As far as Native Americans, he started the Indian Removal Act, which waged war against Native Americans in parts of Georgia, Alabama, and Mississippi who refused to give their land up. This led to the Trail of Tears, which sent ’em to reservations as far away as Oklahoma.
Jackson’s opponents started the Whig Party. Even that party was divided. Some supported slavery and others didn’t. Those in the Whig Party who were against slavery founded the Republican Party in 1854.
Difference between Democrats and Republicans back then
The Democrats, at first, were mainly white southerners who benefited from slavery and fought to keep it legal. The Republicans, at first, didn’t care about slavery in the South. They wanted to keep it from spreading out West though, where the U.S. was starting to snatch more states.
Congress has two parts: the Senate and the House of Representatives. Each state has two senators. For the House of Representatives, though, it depends on how many people live in the state. The bigger the population, the more representatives they get. The more representatives a state has, then the more political power it has.
That’s how the 3/5 rule came into being. Republicans said slaves shouldn’t count as people. Democrats said they should. They negotiated by saying hostages (aka slaves) would count as 3/5 a person instead of a whole person. That was in 1787. Democrats figured they’d just traffic even more humans from Africa, so in 1808 Republicans saw to it that importing slaves became illegal. You could still have ’em, but you couldn’t bring any new ones into the country.
The Republicans knew that slavery out west would give Democrats even more wealth and political power. (California, for instance, didn’t become part of the U.S. until 1850 and Arizona didn’t until 1912.) So they fought hard to stop that.
The Democrats started getting mad.
Abraham Lincoln, a Republican, became president in 1860. He freed slaves as a war strategy for the Civil War. Black folk would help the Republicans if they knew slavery would end if they won. If slavery ended, then Democrats would have less political power. It worked.
After the Civil War came Reconstruction Era, which gave black men the right to vote and run for office. That pissed off Democrats. Also during Reconstruction, the Republican Party started getting rich off the industrialization in the North. Now federal spending benefitted them. By the early 1900s, the Republicans were seen as the rich party.

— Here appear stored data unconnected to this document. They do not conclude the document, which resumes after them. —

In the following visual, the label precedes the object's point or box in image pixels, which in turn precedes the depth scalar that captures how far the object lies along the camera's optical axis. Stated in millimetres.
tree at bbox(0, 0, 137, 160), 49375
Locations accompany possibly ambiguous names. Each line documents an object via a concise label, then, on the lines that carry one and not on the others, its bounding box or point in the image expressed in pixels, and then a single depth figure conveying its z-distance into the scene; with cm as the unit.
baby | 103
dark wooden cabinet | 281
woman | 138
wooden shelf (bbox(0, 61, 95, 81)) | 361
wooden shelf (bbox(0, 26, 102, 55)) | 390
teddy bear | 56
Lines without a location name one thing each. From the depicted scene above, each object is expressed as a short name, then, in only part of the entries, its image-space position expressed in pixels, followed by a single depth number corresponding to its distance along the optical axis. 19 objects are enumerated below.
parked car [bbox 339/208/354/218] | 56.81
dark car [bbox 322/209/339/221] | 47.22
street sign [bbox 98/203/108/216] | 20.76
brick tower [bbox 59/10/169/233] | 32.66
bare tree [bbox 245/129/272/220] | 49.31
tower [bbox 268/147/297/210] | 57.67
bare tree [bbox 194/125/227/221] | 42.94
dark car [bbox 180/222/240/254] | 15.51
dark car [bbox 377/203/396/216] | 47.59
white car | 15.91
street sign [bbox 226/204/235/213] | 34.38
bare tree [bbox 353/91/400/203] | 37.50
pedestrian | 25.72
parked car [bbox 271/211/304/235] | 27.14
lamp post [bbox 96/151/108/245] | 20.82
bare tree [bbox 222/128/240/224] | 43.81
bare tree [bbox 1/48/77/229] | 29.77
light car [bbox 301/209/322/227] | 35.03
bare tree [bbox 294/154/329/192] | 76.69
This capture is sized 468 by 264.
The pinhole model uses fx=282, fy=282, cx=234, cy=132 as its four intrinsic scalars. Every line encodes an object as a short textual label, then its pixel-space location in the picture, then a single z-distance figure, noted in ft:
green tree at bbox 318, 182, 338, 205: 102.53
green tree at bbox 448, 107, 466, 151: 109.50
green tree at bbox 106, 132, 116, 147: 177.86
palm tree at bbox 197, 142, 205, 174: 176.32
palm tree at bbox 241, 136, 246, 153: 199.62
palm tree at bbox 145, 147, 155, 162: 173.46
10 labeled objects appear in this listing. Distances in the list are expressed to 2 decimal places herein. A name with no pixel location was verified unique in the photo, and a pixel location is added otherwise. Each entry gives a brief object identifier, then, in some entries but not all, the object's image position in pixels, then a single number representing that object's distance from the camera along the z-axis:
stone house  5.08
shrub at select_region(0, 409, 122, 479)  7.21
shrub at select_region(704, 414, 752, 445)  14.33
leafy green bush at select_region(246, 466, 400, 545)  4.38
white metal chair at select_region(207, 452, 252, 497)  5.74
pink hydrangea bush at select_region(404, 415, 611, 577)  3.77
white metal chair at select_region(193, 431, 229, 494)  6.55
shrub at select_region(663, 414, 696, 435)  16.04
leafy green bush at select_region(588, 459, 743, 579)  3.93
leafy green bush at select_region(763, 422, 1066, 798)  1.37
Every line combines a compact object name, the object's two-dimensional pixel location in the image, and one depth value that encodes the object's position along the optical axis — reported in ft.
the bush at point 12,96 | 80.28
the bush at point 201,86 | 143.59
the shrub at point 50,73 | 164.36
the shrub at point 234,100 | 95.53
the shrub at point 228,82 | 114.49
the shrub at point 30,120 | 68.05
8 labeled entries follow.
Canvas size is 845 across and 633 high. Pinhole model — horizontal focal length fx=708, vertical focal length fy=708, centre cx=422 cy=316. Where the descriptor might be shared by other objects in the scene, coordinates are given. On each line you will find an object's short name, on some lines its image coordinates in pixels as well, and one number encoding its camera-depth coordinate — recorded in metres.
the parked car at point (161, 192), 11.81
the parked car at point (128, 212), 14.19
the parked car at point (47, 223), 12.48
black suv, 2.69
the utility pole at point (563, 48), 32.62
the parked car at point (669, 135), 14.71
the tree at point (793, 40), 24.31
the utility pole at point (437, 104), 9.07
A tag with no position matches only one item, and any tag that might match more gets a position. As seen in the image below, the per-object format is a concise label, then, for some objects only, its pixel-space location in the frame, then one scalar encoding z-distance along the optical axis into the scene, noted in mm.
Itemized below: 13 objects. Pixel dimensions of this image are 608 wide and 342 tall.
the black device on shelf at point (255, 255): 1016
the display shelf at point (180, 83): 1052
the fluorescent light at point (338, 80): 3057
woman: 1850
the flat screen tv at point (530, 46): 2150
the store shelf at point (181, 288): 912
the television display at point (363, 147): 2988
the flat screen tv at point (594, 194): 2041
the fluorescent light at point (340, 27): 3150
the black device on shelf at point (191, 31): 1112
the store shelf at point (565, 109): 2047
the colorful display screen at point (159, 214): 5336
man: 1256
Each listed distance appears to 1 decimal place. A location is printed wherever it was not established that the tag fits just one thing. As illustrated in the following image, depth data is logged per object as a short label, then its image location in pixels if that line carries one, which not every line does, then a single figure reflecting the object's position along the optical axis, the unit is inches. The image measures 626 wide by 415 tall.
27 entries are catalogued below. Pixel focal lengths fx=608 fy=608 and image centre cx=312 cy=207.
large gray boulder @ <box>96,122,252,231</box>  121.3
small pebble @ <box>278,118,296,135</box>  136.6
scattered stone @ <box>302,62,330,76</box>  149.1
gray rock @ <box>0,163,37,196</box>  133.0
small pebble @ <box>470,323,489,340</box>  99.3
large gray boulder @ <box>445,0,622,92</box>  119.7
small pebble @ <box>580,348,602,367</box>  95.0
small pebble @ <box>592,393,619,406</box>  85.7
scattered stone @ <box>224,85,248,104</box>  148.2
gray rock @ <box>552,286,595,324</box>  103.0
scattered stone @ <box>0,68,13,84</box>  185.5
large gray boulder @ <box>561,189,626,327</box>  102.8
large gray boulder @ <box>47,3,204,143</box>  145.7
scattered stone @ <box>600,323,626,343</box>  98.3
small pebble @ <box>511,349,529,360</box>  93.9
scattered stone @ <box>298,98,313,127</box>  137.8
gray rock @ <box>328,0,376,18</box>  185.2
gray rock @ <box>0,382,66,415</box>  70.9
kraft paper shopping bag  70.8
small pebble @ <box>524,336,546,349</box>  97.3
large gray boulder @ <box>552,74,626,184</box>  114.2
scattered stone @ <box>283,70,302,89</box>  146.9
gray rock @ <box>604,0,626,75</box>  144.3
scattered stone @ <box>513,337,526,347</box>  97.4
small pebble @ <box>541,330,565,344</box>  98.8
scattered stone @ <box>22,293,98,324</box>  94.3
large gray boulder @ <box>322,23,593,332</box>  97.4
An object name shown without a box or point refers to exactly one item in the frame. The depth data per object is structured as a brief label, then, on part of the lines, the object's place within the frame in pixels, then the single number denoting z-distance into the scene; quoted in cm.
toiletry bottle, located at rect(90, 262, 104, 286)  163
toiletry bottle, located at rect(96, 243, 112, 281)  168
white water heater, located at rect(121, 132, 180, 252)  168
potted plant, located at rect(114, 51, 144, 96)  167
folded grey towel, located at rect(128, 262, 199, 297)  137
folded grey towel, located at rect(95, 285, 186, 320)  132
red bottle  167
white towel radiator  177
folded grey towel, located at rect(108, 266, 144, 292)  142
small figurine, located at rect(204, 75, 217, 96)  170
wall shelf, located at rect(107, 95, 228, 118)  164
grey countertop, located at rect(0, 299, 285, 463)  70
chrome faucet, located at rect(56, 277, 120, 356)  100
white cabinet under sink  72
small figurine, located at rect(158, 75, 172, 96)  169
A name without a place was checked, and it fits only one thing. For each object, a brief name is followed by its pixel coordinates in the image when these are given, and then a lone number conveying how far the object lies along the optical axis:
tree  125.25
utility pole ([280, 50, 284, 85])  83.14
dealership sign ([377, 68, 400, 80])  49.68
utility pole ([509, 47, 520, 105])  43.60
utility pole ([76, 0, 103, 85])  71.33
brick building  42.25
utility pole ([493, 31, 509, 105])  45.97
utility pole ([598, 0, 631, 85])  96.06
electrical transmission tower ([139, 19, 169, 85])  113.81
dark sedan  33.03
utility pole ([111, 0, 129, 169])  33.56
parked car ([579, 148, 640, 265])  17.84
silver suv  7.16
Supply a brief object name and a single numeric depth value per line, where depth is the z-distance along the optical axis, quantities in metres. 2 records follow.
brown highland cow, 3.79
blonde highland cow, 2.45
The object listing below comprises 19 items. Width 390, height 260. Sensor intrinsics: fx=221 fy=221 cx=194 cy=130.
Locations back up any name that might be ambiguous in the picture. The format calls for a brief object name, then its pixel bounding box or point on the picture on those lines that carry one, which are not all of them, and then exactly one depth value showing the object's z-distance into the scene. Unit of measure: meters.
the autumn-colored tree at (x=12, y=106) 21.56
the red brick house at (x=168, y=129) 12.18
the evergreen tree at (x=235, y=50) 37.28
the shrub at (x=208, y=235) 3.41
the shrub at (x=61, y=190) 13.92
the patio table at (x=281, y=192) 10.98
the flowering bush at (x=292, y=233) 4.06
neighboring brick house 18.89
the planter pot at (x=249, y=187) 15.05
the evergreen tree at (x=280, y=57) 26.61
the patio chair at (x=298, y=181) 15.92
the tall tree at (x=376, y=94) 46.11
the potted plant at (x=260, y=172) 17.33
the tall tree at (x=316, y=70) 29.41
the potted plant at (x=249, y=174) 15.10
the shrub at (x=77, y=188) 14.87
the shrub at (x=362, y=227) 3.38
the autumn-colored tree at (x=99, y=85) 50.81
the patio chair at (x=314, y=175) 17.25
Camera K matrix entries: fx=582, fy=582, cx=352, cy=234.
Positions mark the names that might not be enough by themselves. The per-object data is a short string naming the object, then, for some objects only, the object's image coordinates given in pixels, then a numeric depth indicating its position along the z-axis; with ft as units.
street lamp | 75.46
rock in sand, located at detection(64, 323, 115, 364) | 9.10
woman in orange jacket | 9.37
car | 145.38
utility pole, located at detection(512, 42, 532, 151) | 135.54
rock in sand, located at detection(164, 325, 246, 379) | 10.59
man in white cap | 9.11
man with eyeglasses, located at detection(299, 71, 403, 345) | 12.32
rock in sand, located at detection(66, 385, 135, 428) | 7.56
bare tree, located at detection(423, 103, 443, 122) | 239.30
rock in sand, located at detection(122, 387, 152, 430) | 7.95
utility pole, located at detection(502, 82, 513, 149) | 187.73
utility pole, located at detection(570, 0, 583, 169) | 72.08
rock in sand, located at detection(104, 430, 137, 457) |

The stock market crashed in 1928 and folk blamed the Republicans for it. This made room for Franklin D. Roosevelt (a Democrat) to win. He created the New Deal in response to the stock market crash to create more jobs for folk to earn money. A lot of his fellow Democrats weren’t feeling that though.
Here’s where Democrats and Republicans started switching ideas.
Then came President Truman in 1948 who stated his plans to help the civil rights effort at the national convention. Democrats walked out and formed the “Dixiecrats.” This was the beginning of the hat-switch. Most were still Democrats though, mainly because they viewed the Republican Party as “Lincoln’s party.”
Then came President Lyndon B. Johnson in 1963, who became president after Kennedy was killed. He was a Democrat from Texas. Yet, he put the nail in the coffin for southern Democrats when he signed the Civil Rights Act then the Voting Rights Act. Everything Democrats had done during Reconstruction to hold black folk down, those two acts reversed it. (They found new ways to oppress though.) The fact that black folk were voting again really pissed off the Democrats.
By the time Nixon got elected in 1969, Republicans and Democrats had officially switched hats.